Passage ->
────────

IN THE COURT OF APPEAL OF NEW ZEALAND



CA227/05



THE QUEEN




v




LANCE DAVID PAUL MCLEAN




Hearing: 14 November 2005

Court: O’Regan , Baragwanath and Doogue JJ Counsel: P V Paino for Appellant

M D Downs for Crown

Judgment: 17 November 2005 at 10am


JUDGMENT OF THE COURT


A The appeal against conviction is upheld, the conviction set aside and a new trial ordered.

B Order prohibiting publication in news media or on internet or publicly accessible database until completion of trial. Publication in Law Report or Law Digest permitted.


REASONS

(Given by Doogue J)







R V L D P MCLEAN CA CA227/05 17 November 2005

Introduction


[1] Lance David Paul McLean appeals against his conviction in the High Court at Wellington of conspiring with Shane Andrew Ellis to manufacture a class “A” controlled drug namely methamphetamine. The conviction followed a trial before Goddard J and a jury. Mr McLean was sentenced to three years’ imprisonment but there is no appeal against that sentence.

[2] The essence of the appeal is that a miscarriage of justice occurred as a result of a series of events relating to the ownership of a jacket.

[3] The appellant seeks leave to adduce evidence from himself and Mr Ellis. He has waived privilege in respect of his counsel at trial and there is also an affidavit by her before the Court. No issue has been taken to the application to adduce the additional evidence and leave to do so is granted.

[4] The Crown does, however, take issue with the appeal and says that even if there were errors in respect of the ownership of the jacket, which is disputed, they could not have given rise to any miscarriage of justice.

Background

[5] The convictions of the appellant and Mr Ellis were a result of the execution of a search warrant at Mr Ellis’s home on 29 July 2004. He and the appellant were found in the kitchen sitting at a table. A clandestine laboratory associated with the manufacture of methamphetamine was found in the basement. There was uncontested evidence at trial that articles in the basement were of a kind used to produce pseudoephedrine from legitimate pharmaceutical preparations by extraction and that some of the equipment at the premises had been used in the manufacture of methamphetamine by synthesis. Empty Robitussin bottles, which would have contained the precursor substance pseudoephedrine, and associated packaging were found in a rubbish bag in the basement. Nine bottles of the same substance, as well as associated packaging, were found in the appellant’s car parked outside Mr Ellis’s home. Receipts and bags in the car tended to prove that the appellant had purchased Robitussin from a number of pharmacies in different townships.

[6] A small quantity of methamphetamine was found on the appellant. His house was searched the same day. It contained equipment and material, including laboratory glassware, consistent with the potential manufacture of methamphetamine.

────────

Data shown ->
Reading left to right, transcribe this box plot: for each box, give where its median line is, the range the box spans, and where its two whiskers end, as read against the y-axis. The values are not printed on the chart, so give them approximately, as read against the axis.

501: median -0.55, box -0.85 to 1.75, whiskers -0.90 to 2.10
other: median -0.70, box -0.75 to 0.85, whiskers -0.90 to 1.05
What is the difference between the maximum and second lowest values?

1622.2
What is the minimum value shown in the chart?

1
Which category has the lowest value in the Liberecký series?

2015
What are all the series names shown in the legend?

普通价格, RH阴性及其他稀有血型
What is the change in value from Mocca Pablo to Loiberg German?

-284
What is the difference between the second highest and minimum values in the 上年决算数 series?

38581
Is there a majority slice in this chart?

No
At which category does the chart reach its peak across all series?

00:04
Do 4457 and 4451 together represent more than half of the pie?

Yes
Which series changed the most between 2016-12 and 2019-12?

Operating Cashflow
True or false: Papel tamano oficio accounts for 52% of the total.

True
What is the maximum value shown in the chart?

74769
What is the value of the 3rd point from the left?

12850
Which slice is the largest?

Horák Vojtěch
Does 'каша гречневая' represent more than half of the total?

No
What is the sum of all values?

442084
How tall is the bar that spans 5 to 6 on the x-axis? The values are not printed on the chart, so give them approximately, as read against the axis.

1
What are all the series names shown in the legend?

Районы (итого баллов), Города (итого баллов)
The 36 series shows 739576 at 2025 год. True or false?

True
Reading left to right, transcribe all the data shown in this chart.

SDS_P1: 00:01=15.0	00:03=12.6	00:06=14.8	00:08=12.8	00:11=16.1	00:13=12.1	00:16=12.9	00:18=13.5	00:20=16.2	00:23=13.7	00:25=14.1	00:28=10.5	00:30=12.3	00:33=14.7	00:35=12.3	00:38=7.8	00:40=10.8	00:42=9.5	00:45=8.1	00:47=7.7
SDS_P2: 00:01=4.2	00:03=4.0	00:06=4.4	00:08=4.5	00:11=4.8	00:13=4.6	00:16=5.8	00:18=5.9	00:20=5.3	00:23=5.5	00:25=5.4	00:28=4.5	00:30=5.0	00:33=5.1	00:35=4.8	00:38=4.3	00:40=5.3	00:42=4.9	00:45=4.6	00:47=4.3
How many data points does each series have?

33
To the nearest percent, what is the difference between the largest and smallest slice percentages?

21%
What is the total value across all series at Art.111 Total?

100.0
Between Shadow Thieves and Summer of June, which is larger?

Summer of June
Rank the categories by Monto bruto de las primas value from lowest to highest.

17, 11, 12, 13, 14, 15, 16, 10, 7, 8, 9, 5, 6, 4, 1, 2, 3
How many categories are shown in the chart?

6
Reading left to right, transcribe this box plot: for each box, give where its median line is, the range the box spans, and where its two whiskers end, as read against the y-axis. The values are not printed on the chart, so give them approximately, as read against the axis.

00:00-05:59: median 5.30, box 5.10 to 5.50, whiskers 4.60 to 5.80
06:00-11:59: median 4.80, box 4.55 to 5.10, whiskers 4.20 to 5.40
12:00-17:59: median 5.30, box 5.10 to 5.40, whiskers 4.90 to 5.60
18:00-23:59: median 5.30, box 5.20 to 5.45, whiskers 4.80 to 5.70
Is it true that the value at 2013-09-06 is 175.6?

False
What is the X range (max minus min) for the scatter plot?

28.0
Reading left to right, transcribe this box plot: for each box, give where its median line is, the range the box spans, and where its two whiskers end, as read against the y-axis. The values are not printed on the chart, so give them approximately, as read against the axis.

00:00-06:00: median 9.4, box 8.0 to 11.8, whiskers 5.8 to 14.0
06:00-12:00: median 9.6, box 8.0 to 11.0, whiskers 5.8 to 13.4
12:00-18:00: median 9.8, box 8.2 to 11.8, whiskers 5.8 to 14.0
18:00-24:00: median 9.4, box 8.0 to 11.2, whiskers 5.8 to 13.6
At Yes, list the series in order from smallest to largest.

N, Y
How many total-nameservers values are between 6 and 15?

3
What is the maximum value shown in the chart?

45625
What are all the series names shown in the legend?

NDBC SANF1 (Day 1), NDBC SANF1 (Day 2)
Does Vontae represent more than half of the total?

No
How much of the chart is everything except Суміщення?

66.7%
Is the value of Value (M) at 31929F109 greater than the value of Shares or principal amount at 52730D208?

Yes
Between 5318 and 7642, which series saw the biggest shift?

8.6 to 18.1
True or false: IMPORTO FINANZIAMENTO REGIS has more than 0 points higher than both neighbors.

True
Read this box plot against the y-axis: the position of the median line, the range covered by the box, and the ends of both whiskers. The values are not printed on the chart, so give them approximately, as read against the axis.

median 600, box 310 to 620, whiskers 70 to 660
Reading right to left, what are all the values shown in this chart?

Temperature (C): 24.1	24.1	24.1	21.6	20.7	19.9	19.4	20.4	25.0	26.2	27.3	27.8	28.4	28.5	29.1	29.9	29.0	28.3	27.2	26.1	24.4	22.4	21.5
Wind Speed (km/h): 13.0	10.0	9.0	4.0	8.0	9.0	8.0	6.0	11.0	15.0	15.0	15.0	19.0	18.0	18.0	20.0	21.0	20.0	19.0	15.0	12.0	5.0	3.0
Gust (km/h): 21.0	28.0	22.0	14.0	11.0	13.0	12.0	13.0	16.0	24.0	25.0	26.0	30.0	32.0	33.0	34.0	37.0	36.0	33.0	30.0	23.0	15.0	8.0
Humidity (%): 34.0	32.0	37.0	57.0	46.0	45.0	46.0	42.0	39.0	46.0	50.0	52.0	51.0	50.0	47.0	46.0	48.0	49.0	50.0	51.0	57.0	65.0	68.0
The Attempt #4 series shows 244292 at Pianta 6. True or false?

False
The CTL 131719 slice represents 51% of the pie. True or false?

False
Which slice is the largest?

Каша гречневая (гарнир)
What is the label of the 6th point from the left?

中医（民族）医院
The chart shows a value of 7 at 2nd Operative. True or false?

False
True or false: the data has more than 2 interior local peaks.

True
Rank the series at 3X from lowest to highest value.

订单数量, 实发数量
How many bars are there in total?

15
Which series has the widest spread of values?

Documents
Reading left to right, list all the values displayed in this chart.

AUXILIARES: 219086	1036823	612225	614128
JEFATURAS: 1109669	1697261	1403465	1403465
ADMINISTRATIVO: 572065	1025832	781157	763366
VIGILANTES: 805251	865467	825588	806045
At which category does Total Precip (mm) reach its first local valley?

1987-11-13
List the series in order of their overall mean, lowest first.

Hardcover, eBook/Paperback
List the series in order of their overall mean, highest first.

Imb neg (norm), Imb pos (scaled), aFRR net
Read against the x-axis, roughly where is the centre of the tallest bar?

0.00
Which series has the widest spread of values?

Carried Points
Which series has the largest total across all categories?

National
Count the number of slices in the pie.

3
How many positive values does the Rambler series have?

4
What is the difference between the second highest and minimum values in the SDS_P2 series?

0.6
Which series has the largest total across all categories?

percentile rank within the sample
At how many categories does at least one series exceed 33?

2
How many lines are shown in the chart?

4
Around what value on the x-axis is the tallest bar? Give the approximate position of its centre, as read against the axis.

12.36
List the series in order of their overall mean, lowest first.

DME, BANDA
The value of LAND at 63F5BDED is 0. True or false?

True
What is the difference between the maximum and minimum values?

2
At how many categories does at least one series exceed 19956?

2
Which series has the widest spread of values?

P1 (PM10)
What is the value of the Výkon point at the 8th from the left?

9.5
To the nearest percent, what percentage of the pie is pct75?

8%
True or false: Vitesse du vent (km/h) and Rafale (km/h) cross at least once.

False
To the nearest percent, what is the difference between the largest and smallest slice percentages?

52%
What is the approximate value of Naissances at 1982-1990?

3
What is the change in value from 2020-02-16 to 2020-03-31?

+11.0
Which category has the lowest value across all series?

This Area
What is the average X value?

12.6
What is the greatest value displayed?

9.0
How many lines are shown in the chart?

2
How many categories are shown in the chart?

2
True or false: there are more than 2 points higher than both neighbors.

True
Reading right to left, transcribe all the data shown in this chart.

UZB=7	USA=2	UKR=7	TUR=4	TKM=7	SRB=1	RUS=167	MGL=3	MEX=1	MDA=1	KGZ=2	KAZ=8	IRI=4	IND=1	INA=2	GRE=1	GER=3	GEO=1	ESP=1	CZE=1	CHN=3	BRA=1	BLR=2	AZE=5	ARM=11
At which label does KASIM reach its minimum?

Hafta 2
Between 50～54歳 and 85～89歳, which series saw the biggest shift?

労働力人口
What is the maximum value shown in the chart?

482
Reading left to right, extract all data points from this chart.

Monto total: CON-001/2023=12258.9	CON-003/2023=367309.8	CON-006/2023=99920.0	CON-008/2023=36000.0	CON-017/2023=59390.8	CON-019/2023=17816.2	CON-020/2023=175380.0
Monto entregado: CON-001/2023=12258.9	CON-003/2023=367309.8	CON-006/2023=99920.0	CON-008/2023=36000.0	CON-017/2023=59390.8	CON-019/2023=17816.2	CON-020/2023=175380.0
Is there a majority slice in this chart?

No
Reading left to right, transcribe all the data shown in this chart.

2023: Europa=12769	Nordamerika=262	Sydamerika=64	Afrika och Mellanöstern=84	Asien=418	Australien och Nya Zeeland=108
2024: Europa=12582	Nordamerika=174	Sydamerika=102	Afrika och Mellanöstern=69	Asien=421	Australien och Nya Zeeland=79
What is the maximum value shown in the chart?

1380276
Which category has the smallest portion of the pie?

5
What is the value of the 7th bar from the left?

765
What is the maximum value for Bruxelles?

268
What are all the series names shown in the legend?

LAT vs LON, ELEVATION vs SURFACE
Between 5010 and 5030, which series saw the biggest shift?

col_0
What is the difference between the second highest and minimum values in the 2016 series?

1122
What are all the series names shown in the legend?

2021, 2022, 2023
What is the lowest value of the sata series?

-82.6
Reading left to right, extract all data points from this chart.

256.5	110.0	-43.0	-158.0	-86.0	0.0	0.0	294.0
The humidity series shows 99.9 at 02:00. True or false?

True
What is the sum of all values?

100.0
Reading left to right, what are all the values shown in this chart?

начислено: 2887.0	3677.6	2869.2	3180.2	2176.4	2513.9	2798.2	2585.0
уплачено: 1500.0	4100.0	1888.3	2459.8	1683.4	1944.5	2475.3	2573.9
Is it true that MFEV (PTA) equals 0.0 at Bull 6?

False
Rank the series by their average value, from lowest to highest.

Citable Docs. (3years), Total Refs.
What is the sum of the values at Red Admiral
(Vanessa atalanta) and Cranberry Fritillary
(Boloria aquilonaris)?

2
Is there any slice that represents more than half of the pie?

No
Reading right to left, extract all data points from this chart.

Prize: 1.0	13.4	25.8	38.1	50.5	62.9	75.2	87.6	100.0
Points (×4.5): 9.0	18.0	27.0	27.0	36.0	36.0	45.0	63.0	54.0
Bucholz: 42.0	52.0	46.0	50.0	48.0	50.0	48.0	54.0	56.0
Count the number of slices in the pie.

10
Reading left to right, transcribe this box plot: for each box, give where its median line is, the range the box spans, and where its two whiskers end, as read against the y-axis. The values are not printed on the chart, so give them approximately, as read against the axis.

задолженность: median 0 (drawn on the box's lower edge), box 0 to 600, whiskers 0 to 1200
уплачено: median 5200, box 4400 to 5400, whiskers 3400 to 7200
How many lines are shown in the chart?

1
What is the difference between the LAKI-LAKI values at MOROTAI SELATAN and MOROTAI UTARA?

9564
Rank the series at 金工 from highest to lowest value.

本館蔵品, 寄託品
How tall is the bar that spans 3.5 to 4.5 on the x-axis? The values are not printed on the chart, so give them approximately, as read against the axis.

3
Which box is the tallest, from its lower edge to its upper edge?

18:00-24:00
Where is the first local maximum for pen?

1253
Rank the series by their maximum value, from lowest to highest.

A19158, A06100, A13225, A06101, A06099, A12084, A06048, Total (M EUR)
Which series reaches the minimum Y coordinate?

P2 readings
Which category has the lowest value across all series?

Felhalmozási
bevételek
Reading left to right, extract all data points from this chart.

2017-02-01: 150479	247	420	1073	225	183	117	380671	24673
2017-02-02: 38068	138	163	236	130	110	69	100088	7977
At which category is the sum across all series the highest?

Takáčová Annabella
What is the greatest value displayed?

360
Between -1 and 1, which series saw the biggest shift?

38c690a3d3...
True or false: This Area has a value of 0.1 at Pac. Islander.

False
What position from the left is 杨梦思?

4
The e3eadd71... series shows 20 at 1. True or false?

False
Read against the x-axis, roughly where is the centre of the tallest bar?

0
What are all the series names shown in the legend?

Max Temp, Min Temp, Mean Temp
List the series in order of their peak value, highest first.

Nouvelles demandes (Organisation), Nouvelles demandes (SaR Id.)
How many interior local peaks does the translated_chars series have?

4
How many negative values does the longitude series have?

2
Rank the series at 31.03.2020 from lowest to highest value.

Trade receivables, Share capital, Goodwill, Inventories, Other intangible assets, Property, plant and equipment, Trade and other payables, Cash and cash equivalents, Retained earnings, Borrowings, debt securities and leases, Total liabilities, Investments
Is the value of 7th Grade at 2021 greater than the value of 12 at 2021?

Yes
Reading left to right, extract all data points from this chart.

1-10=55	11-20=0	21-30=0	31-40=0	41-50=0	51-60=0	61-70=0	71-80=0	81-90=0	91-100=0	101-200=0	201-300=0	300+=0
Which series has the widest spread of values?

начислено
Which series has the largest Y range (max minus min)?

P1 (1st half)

────────

Work instruction A -> In the appeal judgment, what sentence did Mr McLean receive for his conviction?
Work instruction B -> In the appeal judgment, rewrite the part that opens with the words containing "Introduction" and closes with "of a jacket.", substituting "coat" for "jacket".

Your solution A -> Three years' imprisonment.

Your solution B ->
Introduction


[1] Lance David Paul McLean appeals against his conviction in the High Court at Wellington of conspiring with Shane Andrew Ellis to manufacture a class “A” controlled drug namely methamphetamine. The conviction followed a trial before Goddard J and a jury. Mr McLean was sentenced to three years’ imprisonment but there is no appeal against that sentence.

[2] The essence of the appeal is that a miscarriage of justice occurred as a result of a series of events relating to the ownership of a coat.